Para completar a exposição que vos acabo de fazer da bondade e condescendência de Jesus Cristo para connosco, quero acrescentar um fato que O acaba de "humanizar» e nos descobre um dos aspectos mais tocantes da Sua ternura: a afeição que professava a Lázaro e a suas duas irmãs de Betânia. 
Em toda a vida pública do Verbo Incarnado, talvez não se encontre outro caso que maís nos aproxime d'Ele e a Ele de nós, como o quadro intimo das Suas relações com os amigos da pequena povoação. Se a nossa fé nos diz que Ele é o Filho de Deus, Deus em pessoa, as condescendências da Sua amizade revelam-nos, quer-me parecer, melhor do que qualquer outra manifestação, a Sua qualidade de «Filho do homem».

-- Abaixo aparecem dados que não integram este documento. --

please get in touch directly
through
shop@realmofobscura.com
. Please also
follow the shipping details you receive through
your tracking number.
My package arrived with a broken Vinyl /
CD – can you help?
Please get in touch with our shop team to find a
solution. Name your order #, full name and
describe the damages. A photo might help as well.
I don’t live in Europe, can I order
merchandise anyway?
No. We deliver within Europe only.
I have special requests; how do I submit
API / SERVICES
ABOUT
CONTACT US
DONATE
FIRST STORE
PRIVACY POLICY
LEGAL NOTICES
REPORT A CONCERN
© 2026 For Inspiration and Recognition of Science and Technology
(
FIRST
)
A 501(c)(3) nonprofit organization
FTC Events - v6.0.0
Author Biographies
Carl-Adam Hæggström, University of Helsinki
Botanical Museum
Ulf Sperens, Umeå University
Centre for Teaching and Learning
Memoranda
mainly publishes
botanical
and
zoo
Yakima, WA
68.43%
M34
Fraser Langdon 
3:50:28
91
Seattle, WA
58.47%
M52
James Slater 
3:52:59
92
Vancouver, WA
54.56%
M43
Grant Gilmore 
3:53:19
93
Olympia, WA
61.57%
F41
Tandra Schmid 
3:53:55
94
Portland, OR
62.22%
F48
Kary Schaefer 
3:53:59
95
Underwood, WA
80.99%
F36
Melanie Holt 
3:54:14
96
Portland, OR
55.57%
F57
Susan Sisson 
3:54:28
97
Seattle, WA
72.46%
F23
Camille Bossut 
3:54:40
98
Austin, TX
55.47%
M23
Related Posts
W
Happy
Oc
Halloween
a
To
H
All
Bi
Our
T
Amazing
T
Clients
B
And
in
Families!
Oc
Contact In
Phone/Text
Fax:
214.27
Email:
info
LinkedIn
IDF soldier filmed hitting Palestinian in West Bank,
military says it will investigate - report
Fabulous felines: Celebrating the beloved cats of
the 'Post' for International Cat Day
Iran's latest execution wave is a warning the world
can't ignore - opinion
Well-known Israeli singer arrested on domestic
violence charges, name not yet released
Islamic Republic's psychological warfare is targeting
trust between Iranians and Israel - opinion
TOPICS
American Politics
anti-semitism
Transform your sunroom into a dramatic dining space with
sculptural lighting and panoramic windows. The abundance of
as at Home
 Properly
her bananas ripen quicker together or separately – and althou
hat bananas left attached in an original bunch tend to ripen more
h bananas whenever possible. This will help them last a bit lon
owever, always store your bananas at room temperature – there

 Os escritores sagrados limitaram-se apenas a um ligeiro esboço desta santa afeição; mas o que nos deixaram é suficiente para nos fazer entrever o que nela havia de infinitamente delicioso. S. João 
diz-nos que "Jesus amava Marta, sua irmã Maria e Lázaro»: Diligebat autem Jesus Martham et sororem ejus Mariam et Lazarum. Eram Seus amigos e amigos dos Apóstolos. Falando de Lázaro, chama-lhe «nosso amigo»: Lazarus amicus noster. O Evangelho acrescenta que "Maria era aquela mesma que ungira a Jesus com um precioso perfume e Lhe enxugara os pés com seus cabelos». 
A sua casa de Betânia era o lar que Jesus, Verbo Incarnado, escolhera neste mundo para lugar de repouso e cenário daquela santa amizade de que Ele próprio, Filho de Deus, se dignou dar-nos exemplo. Nada mais agradável pera os nossos corações humanos do que a contemplação desse interior que o Espírito Santo nos mostra no capítulo X do Evangelho de S. Lucas. Jesus é o hóspede respeitado, mas muito íntimo, daquele lar. Realmente, devia ser amigo muito intimo da casa, para que Marta, um dia, andando a servi-Lo toda atarefada, ousasse interpelá-Lo para se queixar de sua irmã Maria, tranquilamente sentada aos pés de Jesus a gozar das palavras do Salvador: "Senhor, então não Vos importais de que a minha irmã me deixe sozinha a servir-Vos? Dizei-lhe que me venha ajudar»: Domine, non est tibi curae quod soror mea reliquit me solam ministrare? Dic ergo illi ut me adjuvet. E, em vez de se melindrar com semelhante familiaridade que O abrangia, para assim dizer, na censura feita a Maria, Jesus intervém e resolve a questão em favor daquela que simboliza a oração e a união divina. "Marta, Marta, andas toda atarefada e perturbada com muitas coisas, quando só uma é necessária. Maria escolheu a melhor parte, que não lhe será tirada».
 Quando assistimos, com espírito de fé, a esta cena deliciosa, sentimos no nosso coração que Jesus é verdadeiramente um de nós: Debuit per omnia fratribus similari; sentimos que em Sua pessoa se verifica admiravelmente a revelação que a Sabedoria eterna faz ao mundo, quando proclama que «as Suas delícias são estar com os filhos dos homens"; sentimos ao mesmo tempo que «nação alguma tem um deus que se aproxime dela como o nosso Deus se aproxima de nós».
 Jesus Cristo é verdadeiramente o "Emmanuel", Deus a viver no meio de nós, entre nós e conosco.